NEXTGen Detroit hosts 65th birthday bash for Israel.
Blue lights cast a cool glow on the walls inside Local Kitchen and Bar in Ferndale and white paper lanterns hung from the ceiling; music played, drinks flowed, and 20- and 30-somethings mingled. The festive gathering April 11, co-sponsored by NEXTGenDetroit and AIPAC (the American Israel Public Affairs Committee), was a 65th birthday bash for Israel. Partygoers paid a $10 cover charge. There was also food, a blue-and-white candy bar and dancing.
“It’s a fun, light vibe,” NEXTGen Detroit director Miryam Rosenzweig said while lounging on a bench looking out over the crowd. “We want to begin reintroducing Israel into the conversation.”
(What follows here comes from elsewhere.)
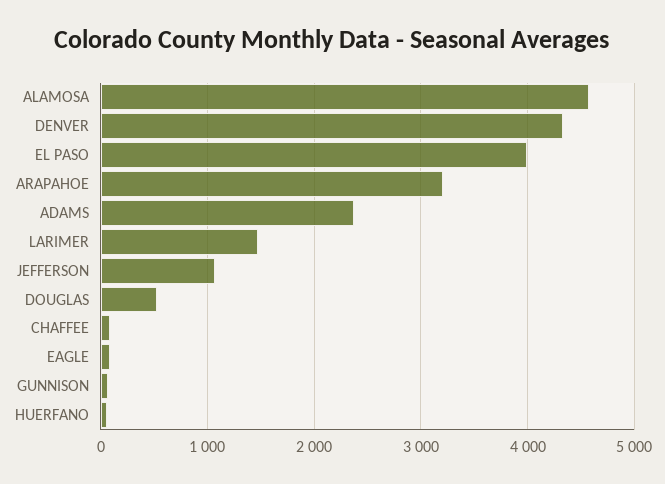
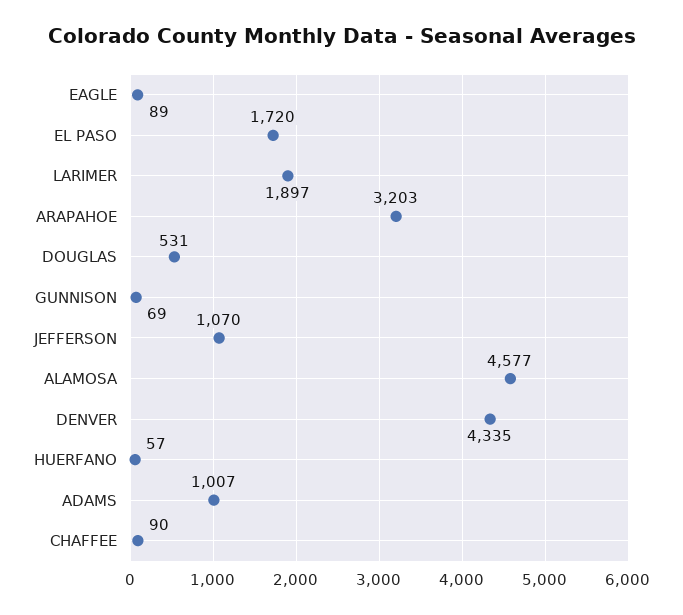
EL PASO: 4000 -> 1720
ADAMS: 2400 -> 1007
LARIMER: 1500 -> 1897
Organizers plastered the walls with posters depicting Israel celebrations from 1949 and through each decade. They also used an Internet hookup to project a live Kotel cam image of the Western Wall plaza in Jerusalem. Around 9:30 p.m. (4:30 a.m. Israel time), several members of the group “Detroiters in Israel” walked into the camera shot waving and holding large “D” signs for Detroit. They knew partygoers would be watching. What they didn’t realize was that security guards around the Kotel would be watching, too. The small group was briefly detained and questioned after the sign-waving stunt.
“I guess it’s a sensitive zone and they didn’t know why people were standing there at 4:30 in the morning waving signs,” Rosenzweig explained. “Everyone (on both sides) had a good laugh!”
Back at the party, Ryan Fishman, an AIPAC young leadership development volunteer and NEXTGen board member, said it was great to see so many of his peers rallying around the Jewish state.
“We’re fortunate to have a vibrant Jewish community in Detroit,” he said. “Celebrating Israel’s 65th birthday was a great way to partner AIPAC with Federation.”
At one point during the evening, there was also a countdown. As the group shouted out “3-2-1,” cannons went off sending confetti shooting into the air. Rosenzweig pointed out her generation only knows Israel as a regional superpower or through subsidized educational Birthright trips — a much different perspective than her parents or grandparents had decades ago.
“I have a picture of my grandmother in a displaced persons’ camp when Israel became a state,” she said. “My parents grew up in a world where it’s 1967, Israel is 18 years old, and everybody attacks it.”
She added the organization’s long-term goal is to reconnect America’s Jewish community with the Jewish community in Israel.
“If everybody walks away with a good feeling about Israel, we all win,” she said.